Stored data
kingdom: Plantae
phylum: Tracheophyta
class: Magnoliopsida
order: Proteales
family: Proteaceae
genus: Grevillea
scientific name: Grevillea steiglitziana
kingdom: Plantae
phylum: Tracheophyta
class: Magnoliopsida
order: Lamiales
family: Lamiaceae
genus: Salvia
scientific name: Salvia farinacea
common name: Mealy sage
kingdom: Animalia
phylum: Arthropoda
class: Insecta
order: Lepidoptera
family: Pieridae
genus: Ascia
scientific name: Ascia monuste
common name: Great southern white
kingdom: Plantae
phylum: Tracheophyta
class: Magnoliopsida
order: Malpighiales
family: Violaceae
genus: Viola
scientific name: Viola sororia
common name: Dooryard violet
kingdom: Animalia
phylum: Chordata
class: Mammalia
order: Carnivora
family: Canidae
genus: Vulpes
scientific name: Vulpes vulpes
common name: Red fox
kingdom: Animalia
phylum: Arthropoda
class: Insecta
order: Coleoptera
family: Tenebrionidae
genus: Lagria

Goal of the exercise – Reproduce the listing verbatim, everything from the line containing "order: Proteales" down to the end of the listing.

Expected output –
order: Proteales
family: Proteaceae
genus: Grevillea
scientific name: Grevillea steiglitziana
kingdom: Plantae
phylum: Tracheophyta
class: Magnoliopsida
order: Lamiales
family: Lamiaceae
genus: Salvia
scientific name: Salvia farinacea
common name: Mealy sage
kingdom: Animalia
phylum: Arthropoda
class: Insecta
order: Lepidoptera
family: Pieridae
genus: Ascia
scientific name: Ascia monuste
common name: Great southern white
kingdom: Plantae
phylum: Tracheophyta
class: Magnoliopsida
order: Malpighiales
family: Violaceae
genus: Viola
scientific name: Viola sororia
common name: Dooryard violet
kingdom: Animalia
phylum: Chordata
class: Mammalia
order: Carnivora
family: Canidae
genus: Vulpes
scientific name: Vulpes vulpes
common name: Red fox
kingdom: Animalia
phylum: Arthropoda
class: Insecta
order: Coleoptera
family: Tenebrionidae
genus: Lagria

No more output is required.